In this environment, physician executives must expect from technology partners greater value, improved quality, and better outcomes – at a more affordable cost. A slew of new technologies is disrupting the PHM ecosystem, and each has the potential to dramatically improve the translation of disparate data and analytic models to value for the patient.

As the amount and types of healthcare data grow, it is becoming increasingly complex to manage and, ironically, more complex to use for insight generation. The hybrid cloud is a cloud computing environment that uses a mix of on-premises, private, clouds and third-party public cloud services. This “multicloud” capability is a key characteristic to emphasize because it enables the ecosystem to move beyond the constraints of legacy and provides the flexibility to expand across partner organizations and payer-provider networks. The hybrid cloud enables the storage and management of multiple healthcare data types on a robust IT platform with native security and privacy features, high availability, low operational overhead, and global connectivity. Healthcare organization of all sizes can take advantage of the latest technologies, such as integrated analytics and machine learning, to obtain advanced data insights, without the need for individual organizations to build them by themselves.

APIs and Microservices enable trusted connections with advanced cloud capabilities. They are essential for the development, rapid prototyping, and deployment of convenient, easy-to-use applications. APIs bridge the gap between care system and advanced capabilities built on the Cloud.

Finally, Artificial Intelligence (AI) and advanced analytics bring the most potential to redefine the use of data to fundamentally impact PHM outcomes. Increasing analytics maturity is going to raise the bar for data-driven insights, from descriptive to predictive to prescriptive. And while advanced analytics respond to specific coded requests to make determinations, AI systems will interact with humans naturally to interpret data, will learn from every interaction, and will propose new possibilities through probabilistic reasoning.

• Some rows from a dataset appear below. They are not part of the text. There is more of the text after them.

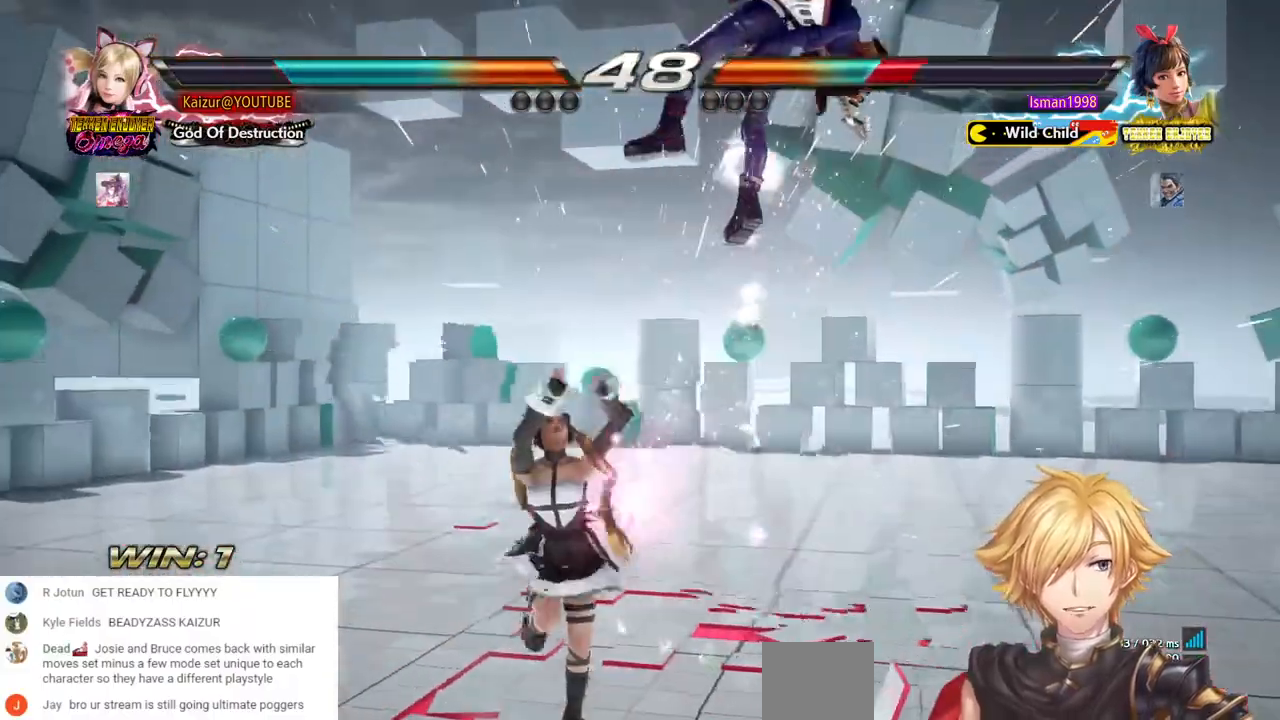
{"dt_ms": 500, "buttons": ["DPAD_UP", "DPAD_RIGHT"], "left_stick": "center", "right_stick": "center", "events": [[133, "DPAD_RIGHT", "down"], [250, "DPAD_RIGHT", "up"], [417, "DPAD_RIGHT", "down"], [417, "DPAD_UP", "down"]]}
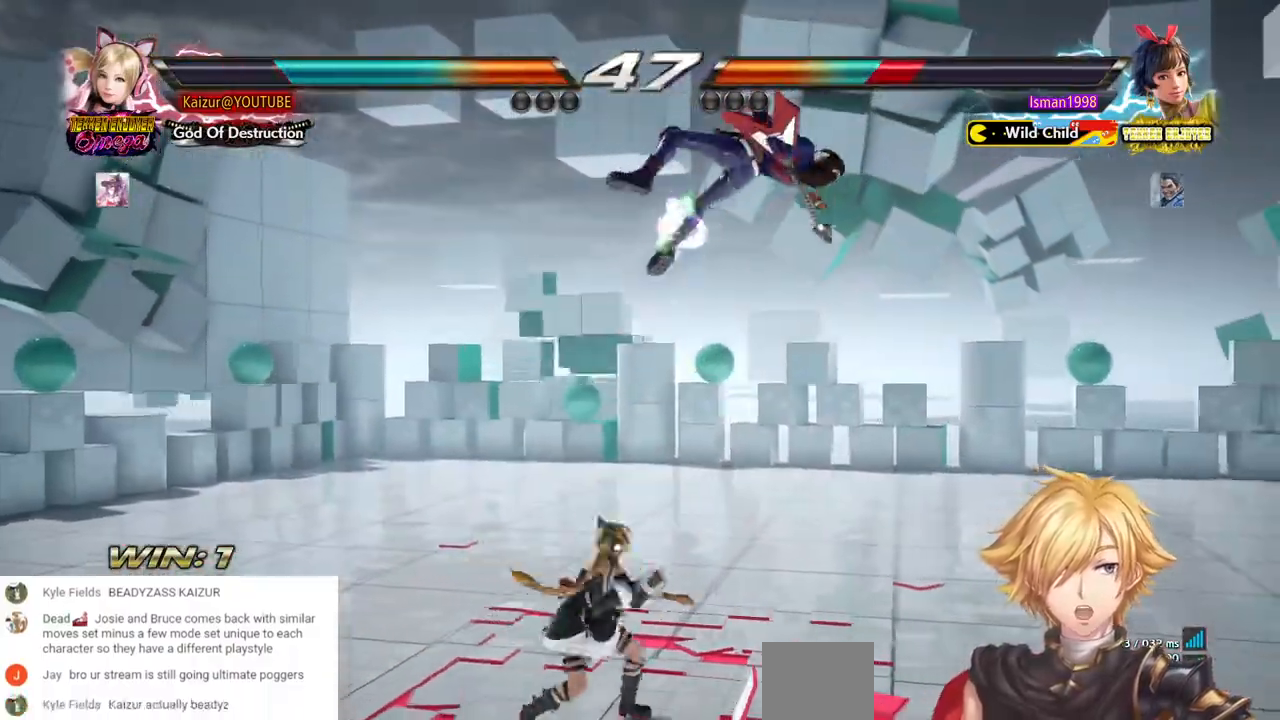
{"dt_ms": 1000, "buttons": ["CIRCLE"], "left_stick": "center", "right_stick": "center", "events": [[83, "DPAD_RIGHT", "up"], [83, "DPAD_UP", "up"], [133, "CIRCLE", "down"], [250, "CIRCLE", "up"], [633, "DPAD_RIGHT", "down"], [717, "TRIANGLE", "down"], [783, "TRIANGLE", "up"], [817, "DPAD_RIGHT", "up"], [833, "CIRCLE", "down"], [933, "CIRCLE", "up"], [983, "CIRCLE", "down"]]}
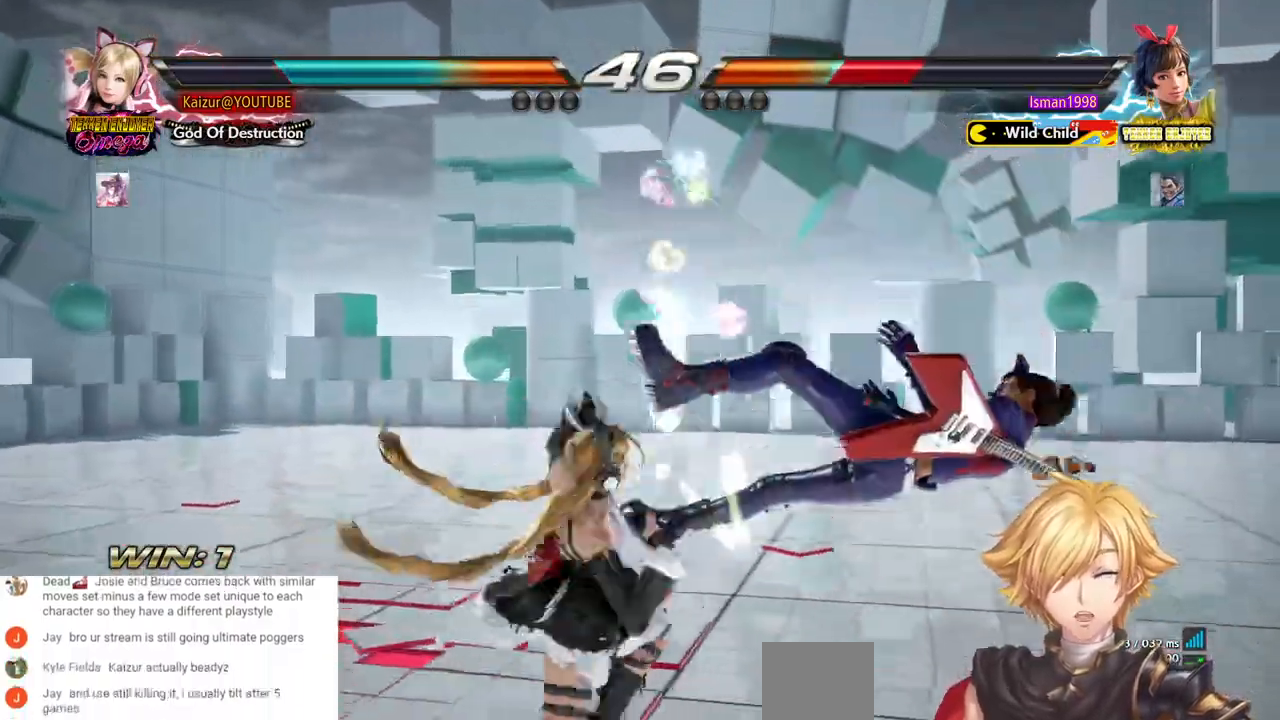
{"dt_ms": 500, "buttons": [], "left_stick": "center", "right_stick": "center", "events": [[50, "CIRCLE", "up"], [100, "CROSS", "down"], [183, "CROSS", "up"], [250, "CROSS", "down"], [317, "CROSS", "up"], [383, "SQUARE", "down"], [467, "SQUARE", "up"]]}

Choosing your technology partners

IT Physician executives need to embrace the newest technologies to advance the PHM mission and drive value. In doing so, they need to demand from their technology partners an unapologetic focus on experience with a continuous drive to improve, reinvent and impact behavior. More than any other executive in the healthcare organization, the CMIO must clearly articulate to potential partners the contributions you seek to the outcomes that matter.

Proposed technological solution must protect your data and create “evidence platforms” to fuel clinical decision support and real-time analytics. Any PHM solution needs to place the whole person into the heart of the digital healthcare ecosystem, and extend empowerment using mobile and the Internet of Things.

PHM AI solutions need to accelerate pattern identification across populations and fine-tune delivery of care up to personalized patient engagement; in other words, move from reactive to proactive PHM.

Each new technology solution must also be flexible enough to share data, partner and platform for scale, and access multicloud solutions. Any solution must be available to build ecosystems with new or unlikely partners, to advance real interoperability across the continuum of care and payer-provider networks.

Finally, it is the physician executive that must identify and understand the technology partner basis of differentiation for quality and efficiency and expect them to invest in your success. The most trustworthy and confident partners will support your digital transformation by sharing risks and rewards.

In conclusion, IT physician executives need to act as “transformational leaders” in strategizing a health care system’s successful transition to digital Population Health Management and demand from their technology partners innovative and effective solutions that support digital transformation while sharing risks and rewards. Regardless of title or role, physician leadership in health care technology will only continue to grow in importance, including increased responsibility for operational management of a digitally advanced population health ecosystem.